8. Leonardo is not merely someone we should admire—he’s someone we can emulate.

Leonardo’s humanness makes him accessible to us. We no longer need to put him on a pedestal, but can view him as someone from whom we can learn. The quirks and habits that brought out the best in Leonardo can bring out the best in each of us as well. 

One lesson that can be readily distilled from Leonardo’s story is the importance of staying incurably curious and preserving a sense of wonder. If you have lost this, make children your teachers—they’re often the best at this. Another lesson would be to pursue truth for its own sake, not just because it is practically useful in the foreseeable future. 

Don’t be bound by specialization. Leonardo shows us what wonderful things merge when there’s crosspollination between art and science. More recently, Steve Jobs advocated a similar stance, contending that creativity comes at the nexus of technology and liberal arts. Leonardo also teaches us the value of thinking visually. Abstract thinking and developing mathematical formulas were never his strong points, but he saw and drew out the beauty in the patterns and variations that nature produces.

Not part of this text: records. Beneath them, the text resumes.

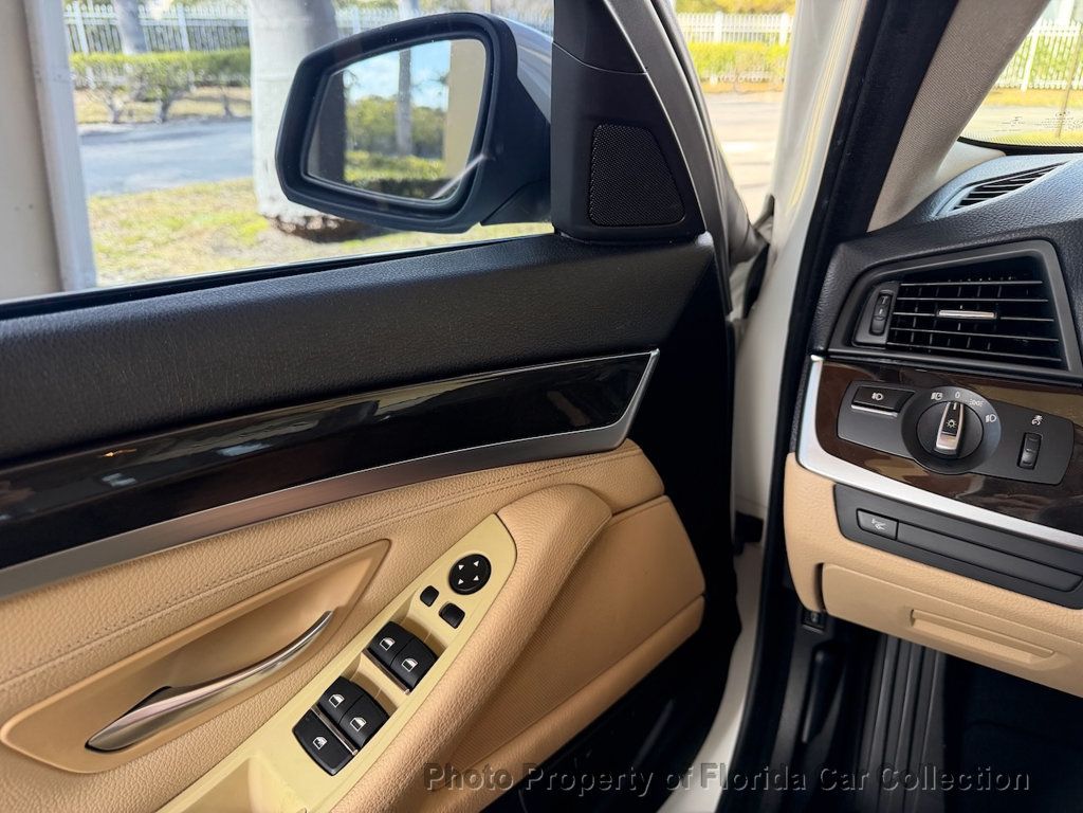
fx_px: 751
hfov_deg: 71.6
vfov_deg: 56.8
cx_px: 542
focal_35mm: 24
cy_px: 406
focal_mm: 6.76
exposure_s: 1/186
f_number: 1.78
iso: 200
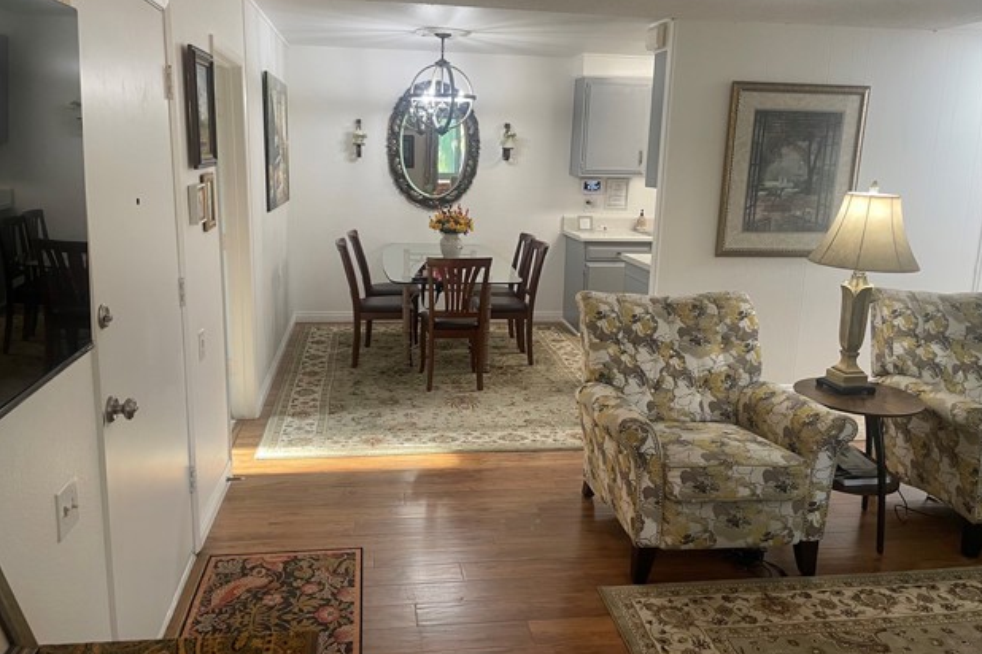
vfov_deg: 46.4
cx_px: 480
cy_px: 316
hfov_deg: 65.5
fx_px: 764
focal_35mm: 28
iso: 100
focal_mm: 4.2
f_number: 1.6
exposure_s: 1/60
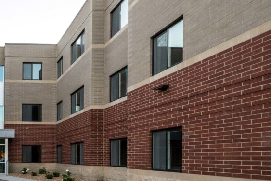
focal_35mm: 32
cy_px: 92
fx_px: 241
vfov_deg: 41.1
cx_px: -16
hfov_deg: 46.1
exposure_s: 1/160
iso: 400
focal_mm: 10
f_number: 6.3
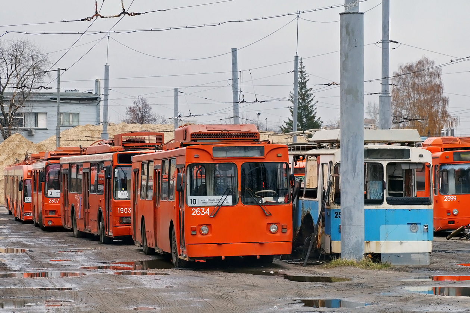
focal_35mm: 135
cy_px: 156
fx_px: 1762
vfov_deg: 10.2
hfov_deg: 15.2
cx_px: 235
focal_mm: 90
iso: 400
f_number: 8
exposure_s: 1/60
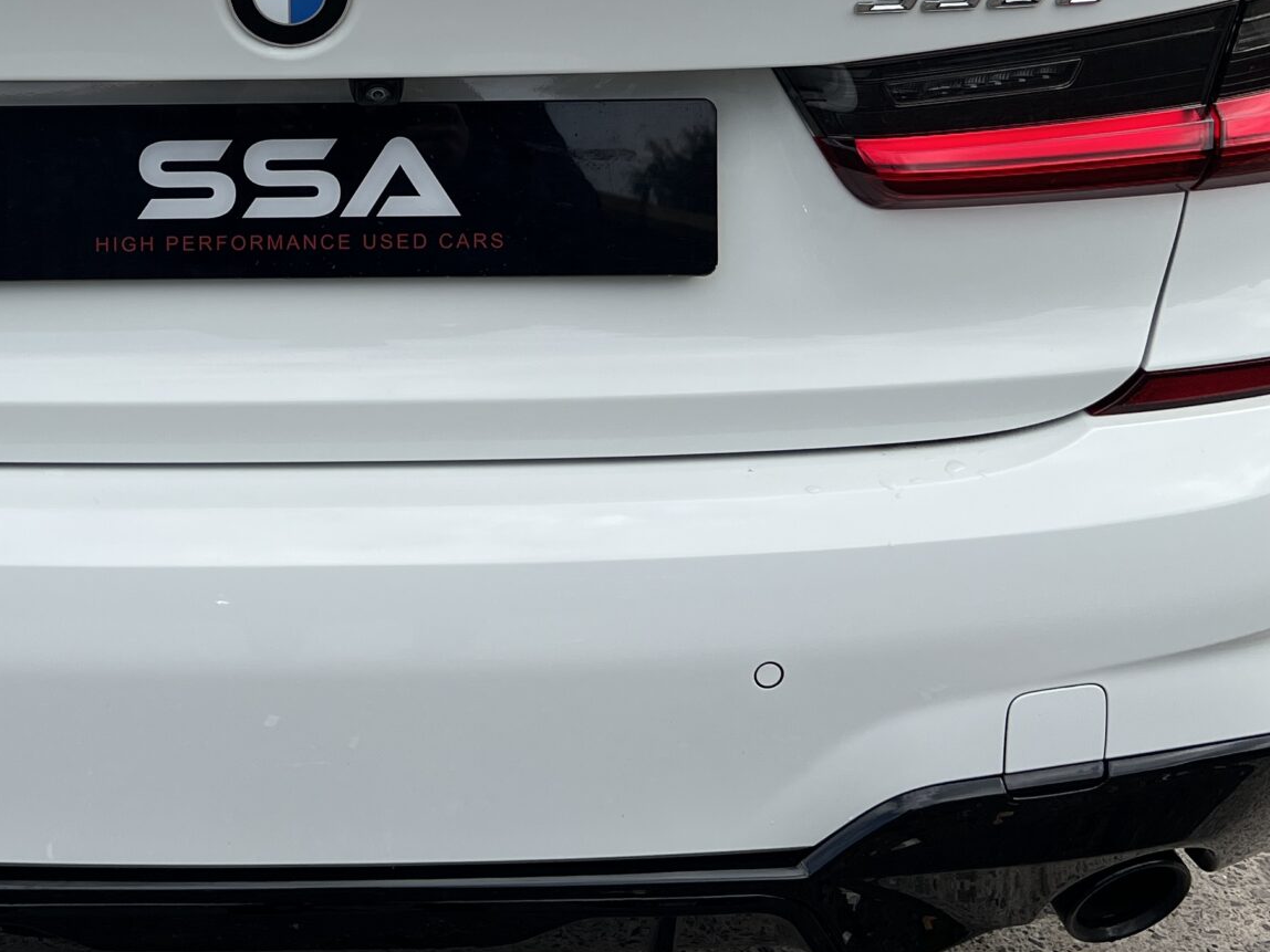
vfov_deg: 24.7
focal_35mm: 58
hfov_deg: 32.4
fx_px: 2128
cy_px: 166
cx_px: 279
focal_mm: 5.7
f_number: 1.5
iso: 50
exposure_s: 1/3356
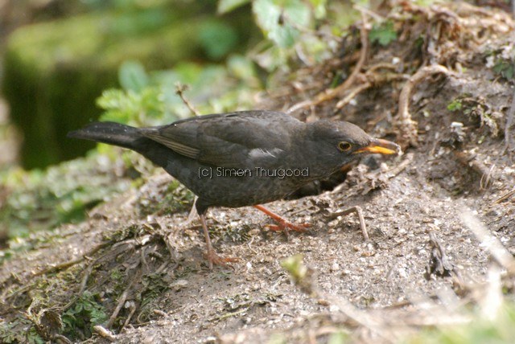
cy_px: 172
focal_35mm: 450
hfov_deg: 4.6
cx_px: 258
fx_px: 6443
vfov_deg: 3.1
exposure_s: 1/1000
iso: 1600
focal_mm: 300
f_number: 6.3
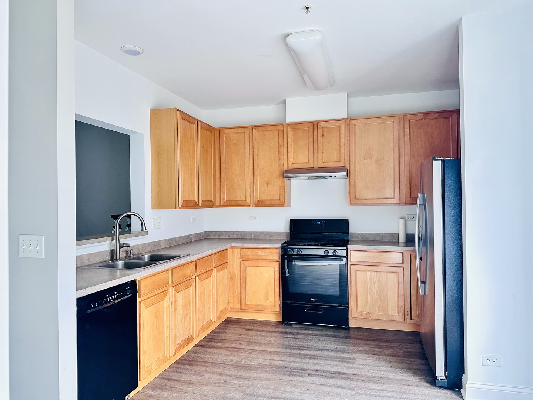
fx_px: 370
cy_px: 200
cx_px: 266
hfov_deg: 71.6
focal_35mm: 24
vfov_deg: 56.8
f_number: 1.78
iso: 250
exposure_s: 1/61
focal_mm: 6.86
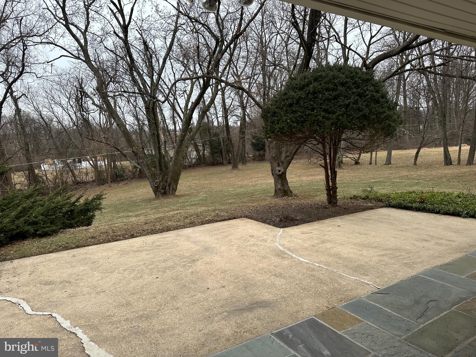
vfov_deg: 56.8
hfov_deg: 71.6
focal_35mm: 24
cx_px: 238
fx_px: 330
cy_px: 178
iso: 80
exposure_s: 1/894
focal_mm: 6.86
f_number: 1.78
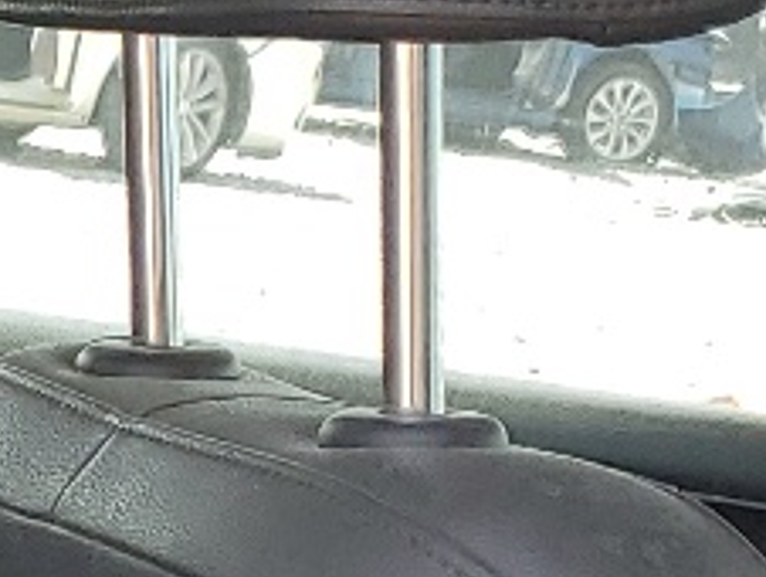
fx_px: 4076
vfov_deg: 7.8
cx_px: -1169
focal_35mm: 184
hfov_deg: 9.4
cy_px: 1127
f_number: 1.5
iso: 50
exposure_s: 1/476
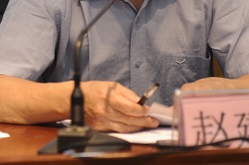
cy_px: -18
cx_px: 86
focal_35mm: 167
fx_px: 1154
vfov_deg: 8.1
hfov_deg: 12.3
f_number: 2.8
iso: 200
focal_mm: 70
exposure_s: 1/13
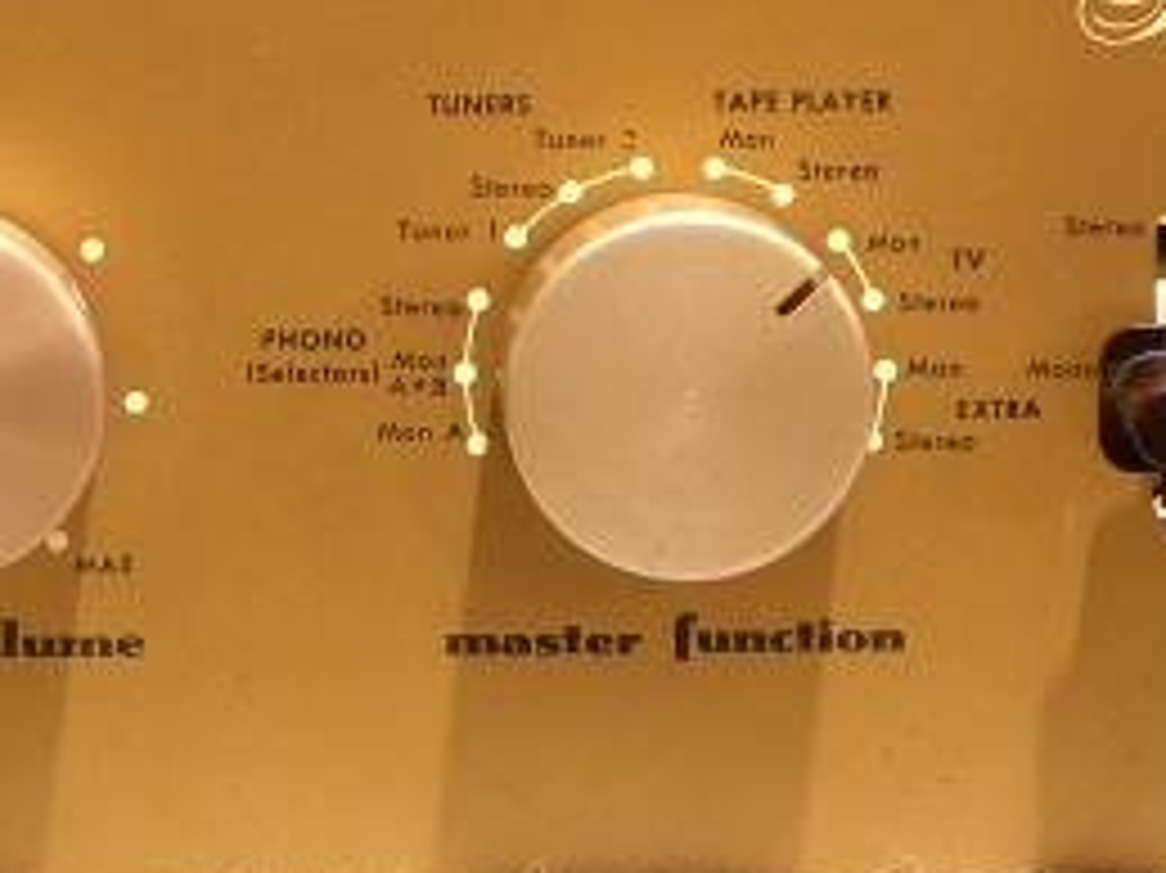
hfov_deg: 10.0
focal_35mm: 198
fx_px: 6666
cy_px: 351
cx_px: 648
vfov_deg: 7.5
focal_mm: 16.6
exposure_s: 1/8
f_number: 4.4
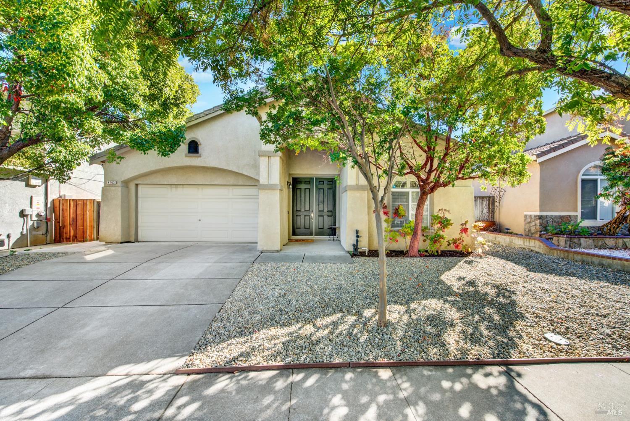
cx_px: 315
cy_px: 210
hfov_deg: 104.2
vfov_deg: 81.3
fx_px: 245
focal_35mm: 14
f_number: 14
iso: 100
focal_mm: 14
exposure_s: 1/15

Leonardo also shows us the importance of making lists, taking notes, and writing on actual paper. Try making lists and writing on real paper. Notebooks are written records that our grandchildren will be glad to read some day. Handwritten accounts have a longevity, a beauty, and a mystique that social media posts will never capture. To see personal, handwritten reflections and drawings, with words scratched out and a preferred word substituted—it all creates an intimate window into the past. It will show quirks and personality that cannot be conveyed on a tablet or in a text message.